● Work task: Reproduce everything from the start of the rows down to and including the line that contains "0.011127, 0.138245, 0.705674]]", leaving the pictures out of your answer.

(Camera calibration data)
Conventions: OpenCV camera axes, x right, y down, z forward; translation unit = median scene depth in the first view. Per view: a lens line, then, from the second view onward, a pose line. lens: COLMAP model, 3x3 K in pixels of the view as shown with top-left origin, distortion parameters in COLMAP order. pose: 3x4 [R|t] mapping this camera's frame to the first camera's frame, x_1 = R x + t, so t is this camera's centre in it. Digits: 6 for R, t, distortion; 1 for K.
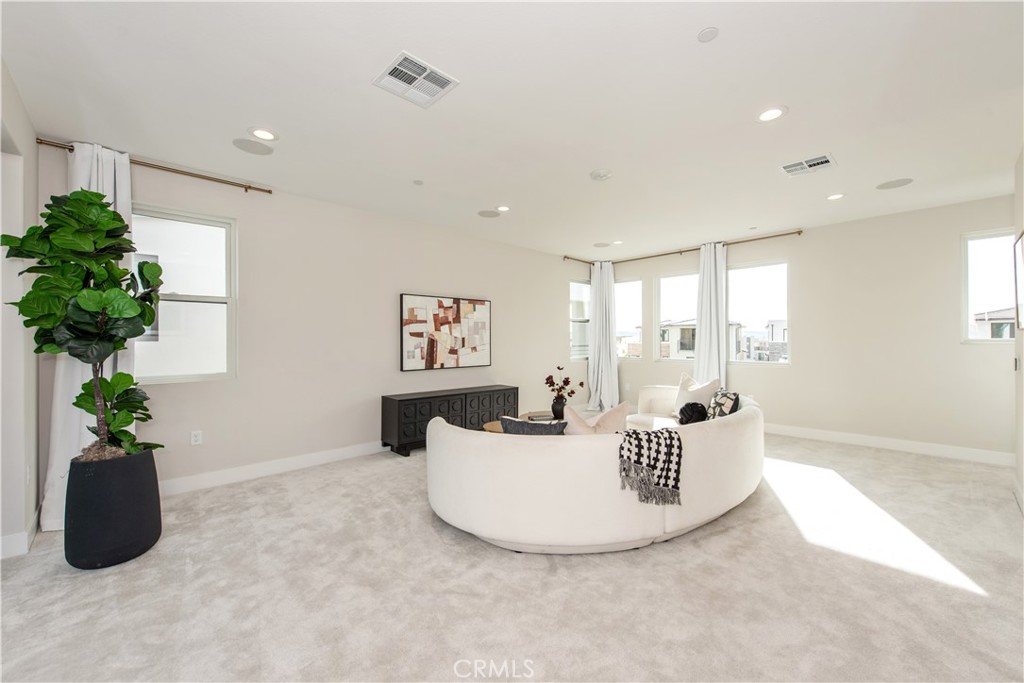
lens RADIAL K [[400.8, 0, 511.5], [0, 400.8, 346.2], [0, 0, 1]] dist [0.004364, -0.000349]
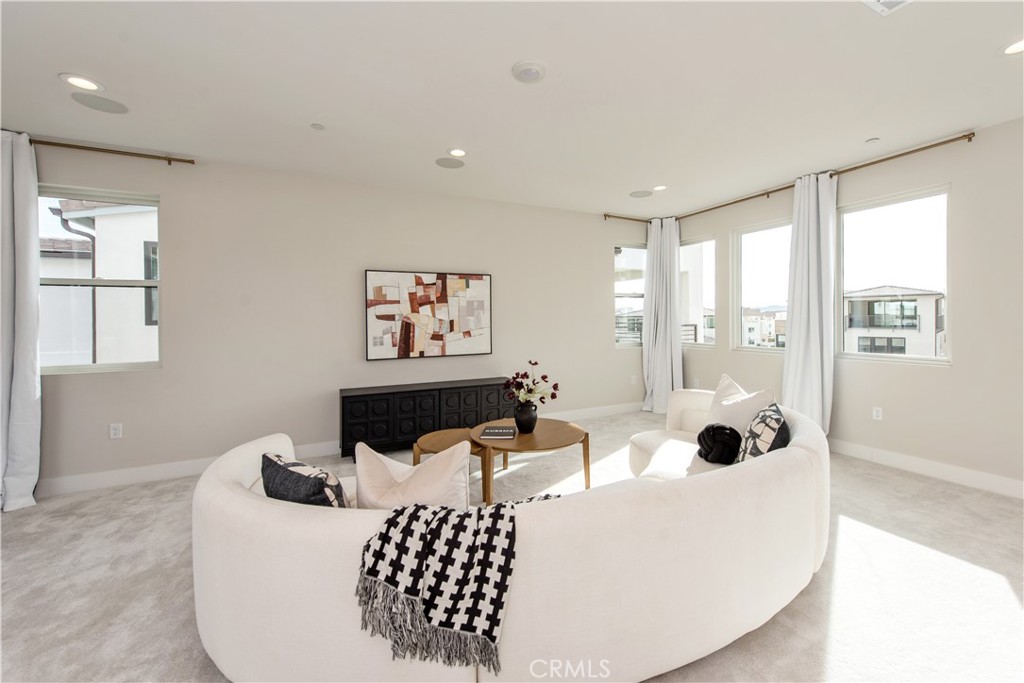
lens RADIAL K [[407.2, 0, 517.6], [0, 407.2, 329.6], [0, 0, 1]] dist [0.001975, -0.000197]
pose [[0.956758, 0.001373, -0.290881, 0.268234], [0.003057, 0.999886, 0.014774, -0.014456], [0.290868, -0.015024, 0.956645, 0.244610]]
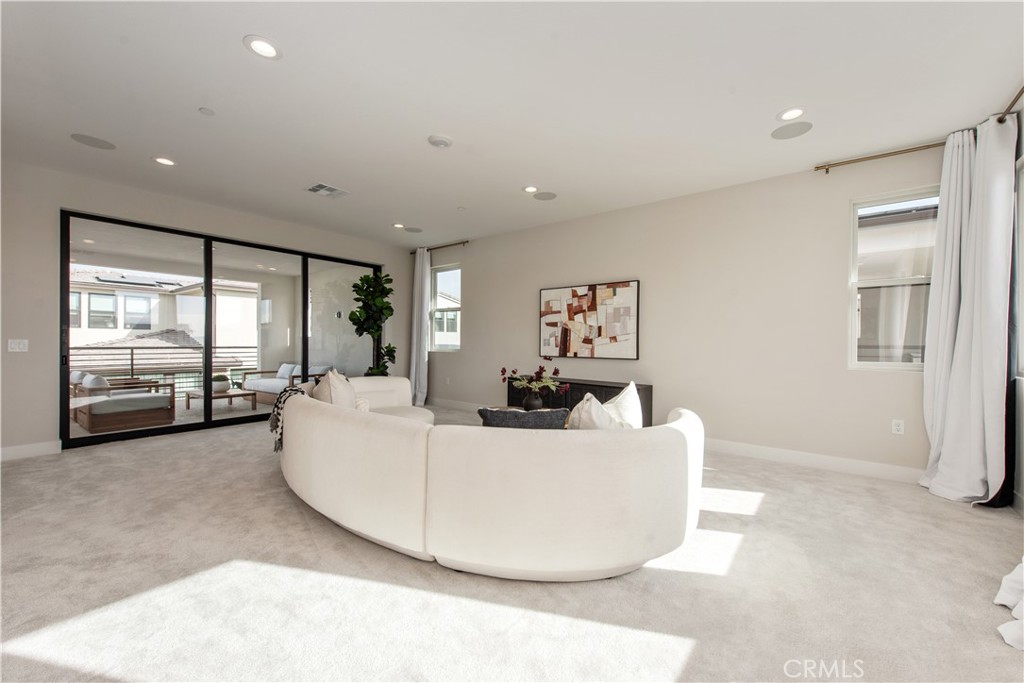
lens RADIAL K [[400.8, 0, 511.5], [0, 400.8, 346.2], [0, 0, 1]] dist [0.004364, -0.000349]
pose [[0.137916, 0.026255, -0.990096, 0.803285], [-0.014646, 0.999593, 0.024467, 0.005274], [0.990336, 0.011127, 0.138245, 0.705674]]
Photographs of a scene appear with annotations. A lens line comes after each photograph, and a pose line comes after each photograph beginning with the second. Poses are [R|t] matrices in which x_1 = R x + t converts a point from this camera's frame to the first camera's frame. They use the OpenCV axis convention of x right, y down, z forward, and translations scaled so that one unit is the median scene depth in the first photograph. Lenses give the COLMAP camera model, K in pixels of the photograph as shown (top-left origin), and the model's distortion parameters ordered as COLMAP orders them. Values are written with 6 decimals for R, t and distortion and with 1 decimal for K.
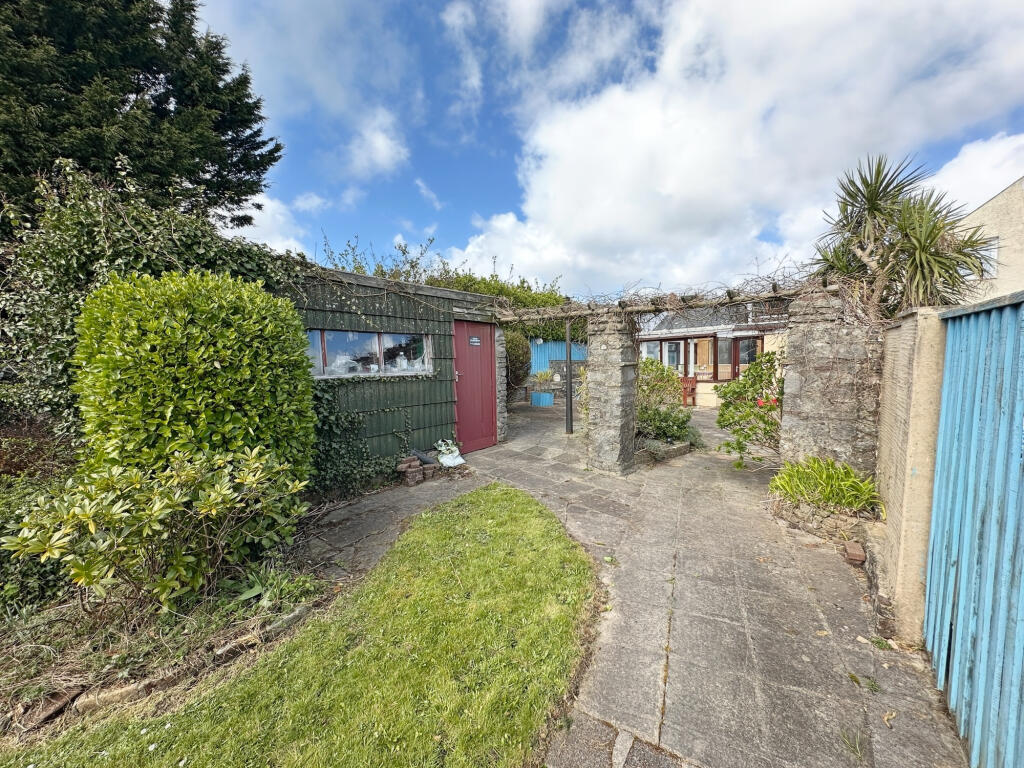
lens RADIAL K [[407.0, 0, 513.6], [0, 407.0, 385.1], [0, 0, 1]] dist [-0.001910, -0.000235]
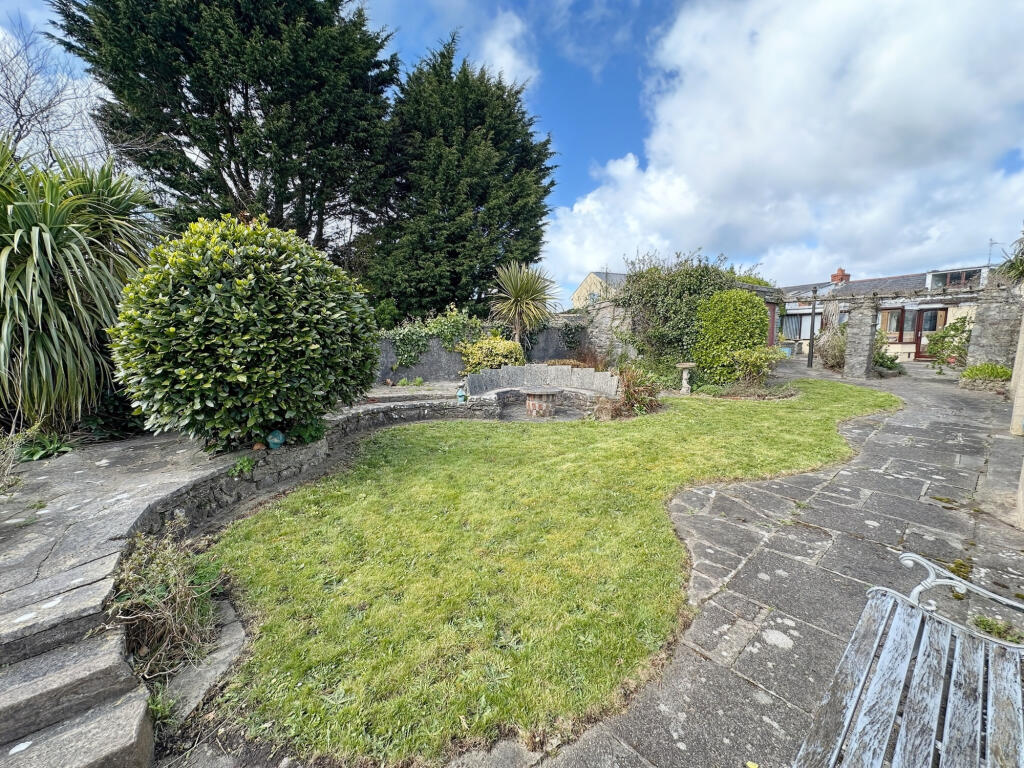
lens RADIAL K [[407.0, 0, 510.5], [0, 407.0, 386.1], [0, 0, 1]] dist [-0.001910, -0.000235]
pose [[0.970467, 0.034024, -0.238822, -0.946527], [-0.018695, 0.997634, 0.066160, 0.150660], [0.240508, -0.059741, 0.968807, -1.351824]]
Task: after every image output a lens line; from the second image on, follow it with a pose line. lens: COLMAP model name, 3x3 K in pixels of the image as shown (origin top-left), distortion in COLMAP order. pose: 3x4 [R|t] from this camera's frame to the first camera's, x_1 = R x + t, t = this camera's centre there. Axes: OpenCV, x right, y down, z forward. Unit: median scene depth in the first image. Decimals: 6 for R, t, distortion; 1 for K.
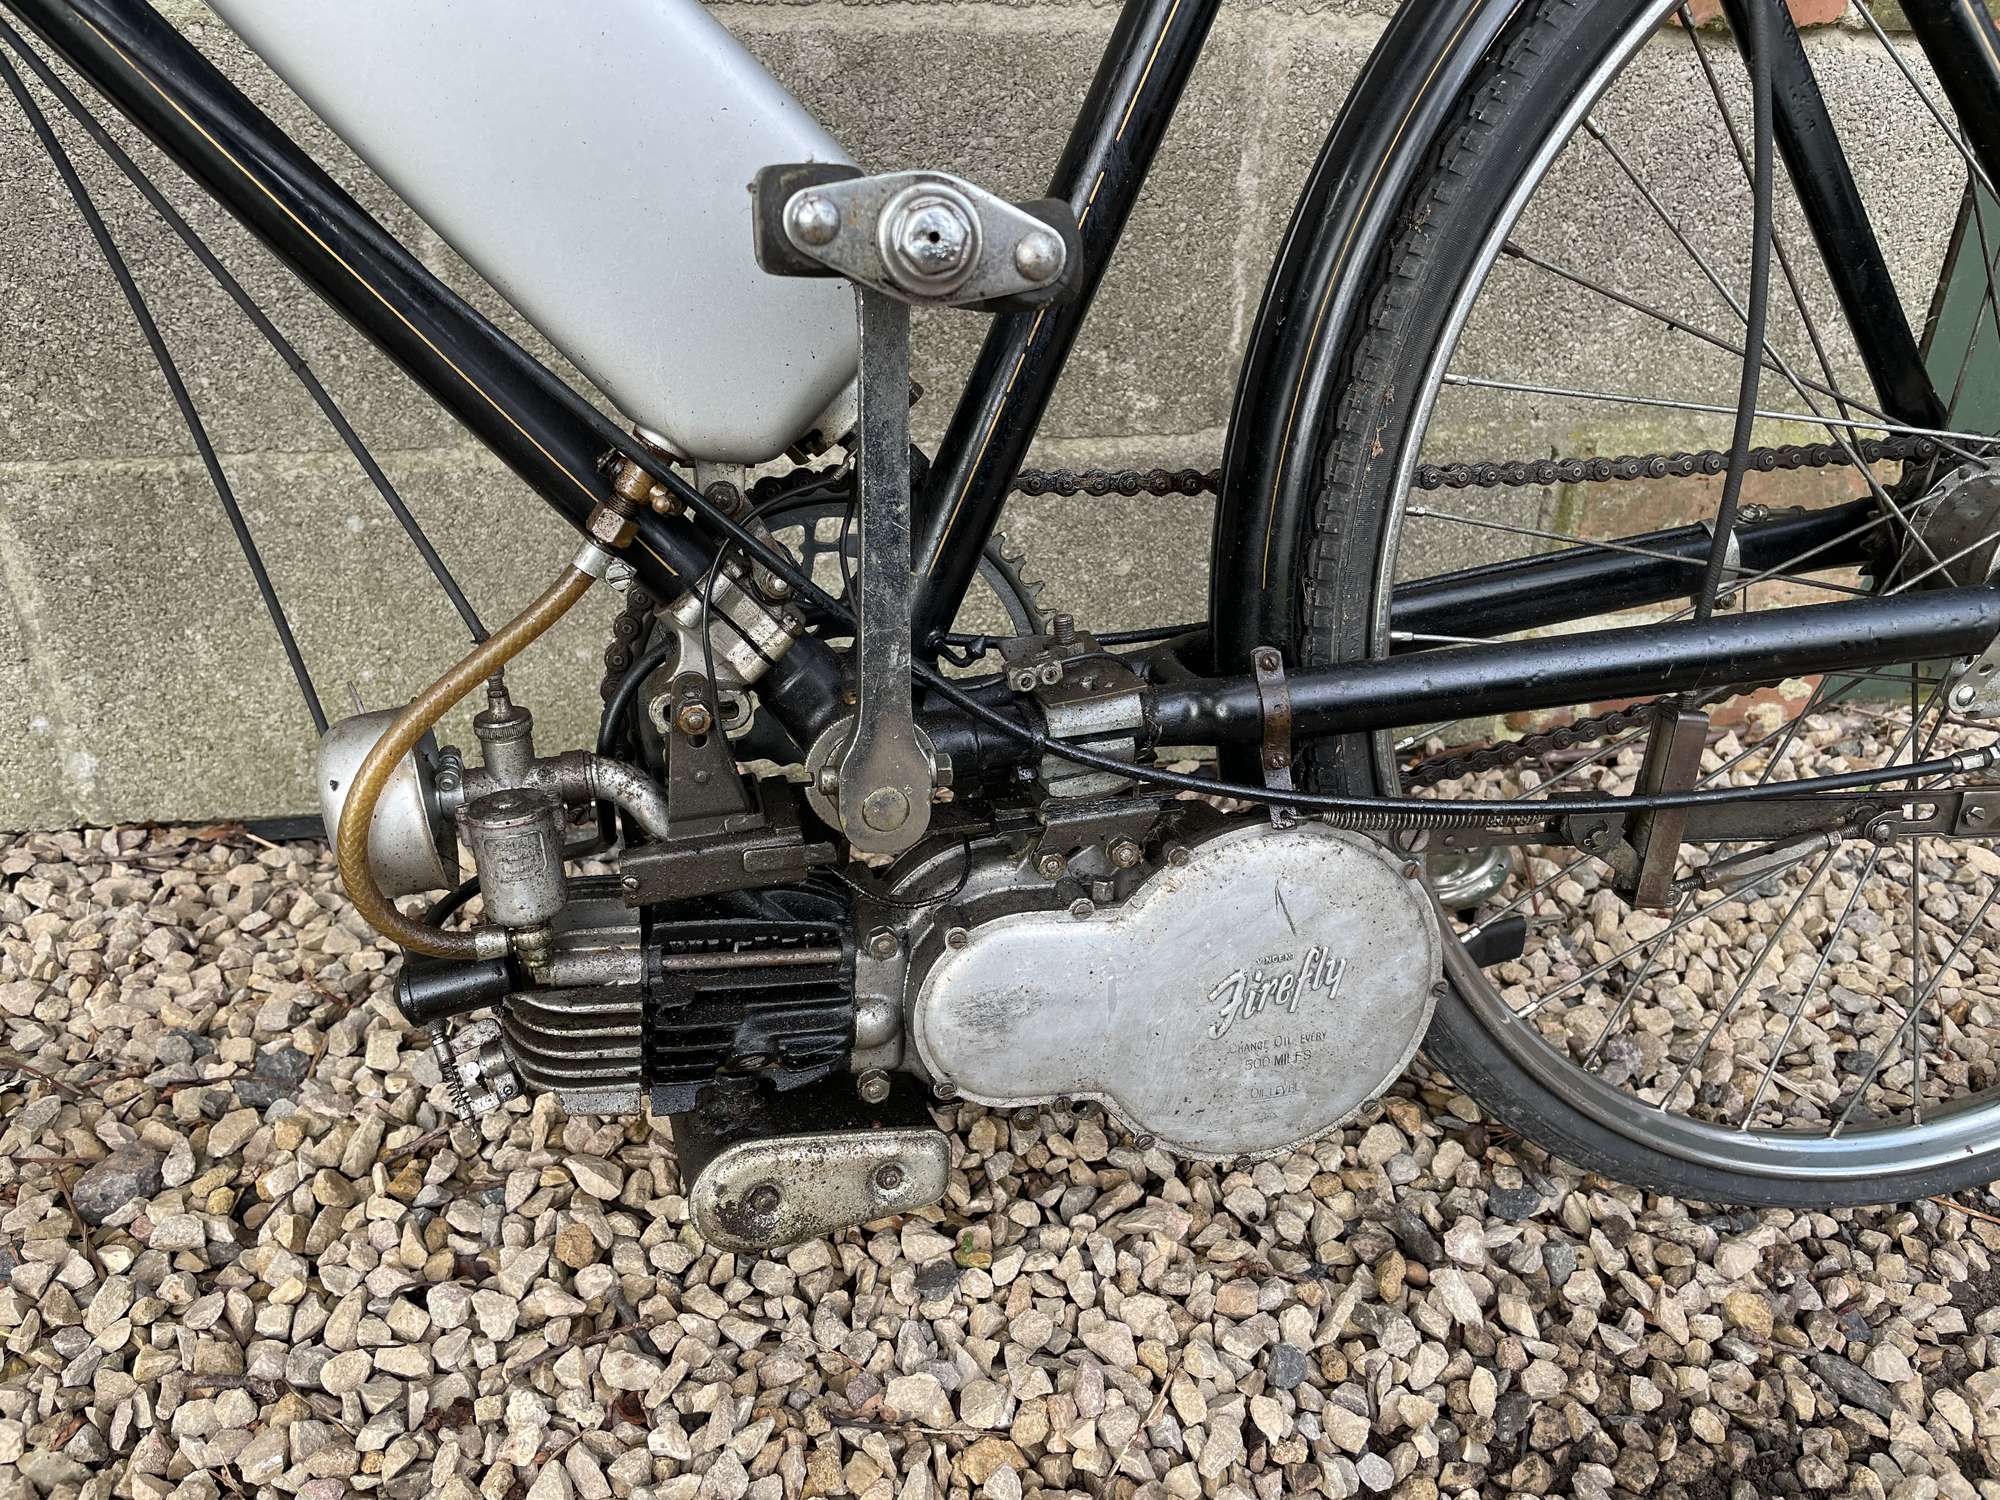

● Exercise solution:
Conventions: OpenCV camera axes, x right, y down, z forward; translation unit = median scene depth in the first view. Per view: a lens line, then, from the second view onward, a pose line. lens: COLMAP model, 3x3 K in pixels of the view as shown with top-left origin, distortion parameters in COLMAP order. pose: 3x4 [R|t] mapping this camera's frame to the first camera's frame, x_1 = R x + t, so t is this camera's centre in it. Digits: 6 for R, t, distortion; 1 for K.
lens RADIAL K [[400.8, 0, 511.5], [0, 400.8, 346.2], [0, 0, 1]] dist [0.004364, -0.000349]
lens RADIAL K [[407.2, 0, 517.6], [0, 407.2, 329.6], [0, 0, 1]] dist [0.001975, -0.000197]
pose [[0.956758, 0.001373, -0.290881, 0.268234], [0.003057, 0.999886, 0.014774, -0.014456], [0.290868, -0.015024, 0.956645, 0.244610]]
lens RADIAL K [[400.8, 0, 511.5], [0, 400.8, 346.2], [0, 0, 1]] dist [0.004364, -0.000349]
pose [[0.137916, 0.026255, -0.990096, 0.803285], [-0.014646, 0.999593, 0.024467, 0.005274], [0.990336, 0.011127, 0.138245, 0.705674]]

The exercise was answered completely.